Hi community,
i am writing my own GUI in wich i want to use a LLM completely local. The problem is i dont know how to start with the LLM.
Can someone explain to me how the first steps work to integrate/work with the LLM or does someone know some good tutorials?
The LLM is downloaded localy. Now i need to integrate a library or something? sry i could not find a lot useful/direct information about the topic.
Thank you very much in advance!
There aren’t many tutorials and there is already a fully local llm gui oobabooga
Thanks for the comments so far!
My intention was to learn about LLM and to put that into practice. I am aware of already existing projekts and have something working already. It just feels a bit overloaded or impractical.
I wanted to learn about writing an application using LLMs. My goal was to write something that I could load a set of PDFs and ask questions about them., all on my PC.
I used PySide6 (Qt for Python) for the GUI since I was pretty familiar with Qt and C++, and I’m not a fan or running apps in a browser.
I used a combination of HuggingFace APIs and Langchain to write the application itself, and ended up with a somewhat generalized application that I could load different models.
It works, maybe not perfectly, but I did accomplish what I wanted, to learn about implementing an application.
I did the same thing with Stable Diffusion models, but with just HuggingFace APIs, no Langchain.
If you want to learn how to run an llm in inference mode locally, you should code that at the command line, not waste time building a GUI app. Build a GUI app if you want to learn how to build GUI apps, or if you’ve already proven out the engine at the command line, and now need a pretty GUI around it.
If you have a GPU then I’d suggest setting up a TGI container with the correct model.

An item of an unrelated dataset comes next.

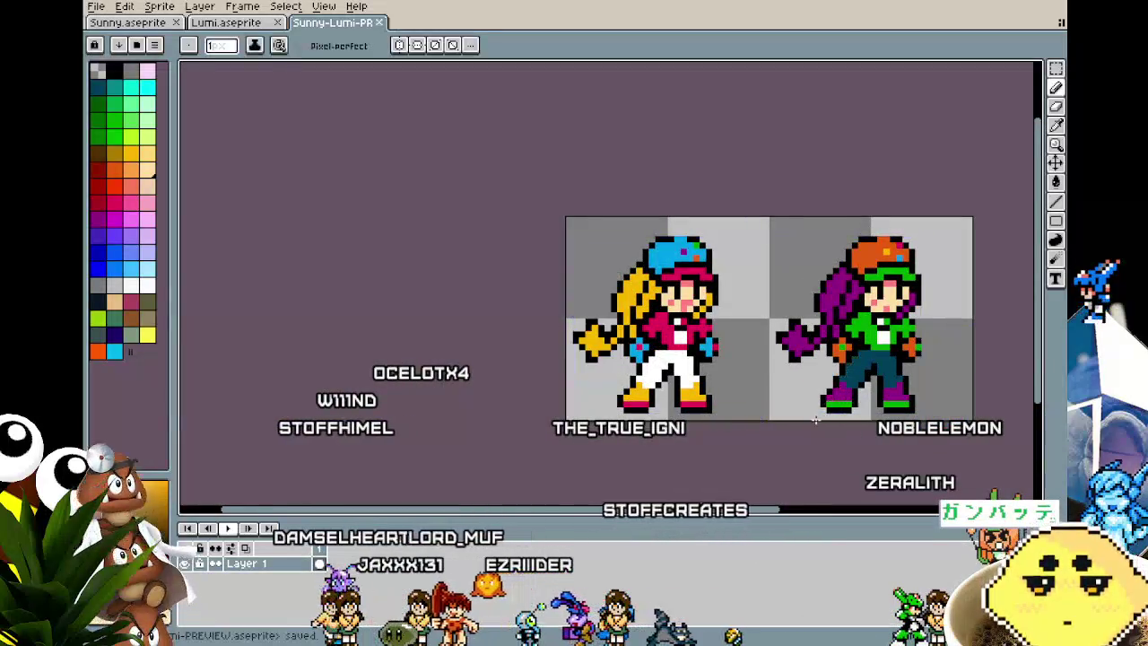
pyautogui.click(148, 28)
pyautogui.click(320, 569)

If no GPU is available then use the server.cpp example in llama.cpp repository & simply invoke it from your GUI.
Text generation web UI now has an API similar to openAI that you can easily access with your own GUI. llama.cpp also has a server component, just like koboldcpp. For an easy start, I would recommend oobabooga (Text generation web UI). This does provide its own GUI, but you don’t have to use it (and it can now be switched off using an argument --nowebui). Their API is really great. The advantage is that you don’t have to worry about things like different formats, chat templates etc. yourself. Also, it is compatible with many backends, such as lllama.cpp, exllama, exllamav2 etc. Otherwise, koboldcpp is also a simple backend that is easy to set up.
Don’t start writing entire GUI. First make a simple code that loads model and does interference. There are probably 10 lines in total. You can just grab the code people have with their models (like TheBloke always post a code snippet)
Now create gui and instead of preset text add text box and a button “Go” so it can do interfernce from your text.
Boom, A GUI.
Now go from there, keep adding - dropdown list to select model, dropdown list to select instruction template…etc…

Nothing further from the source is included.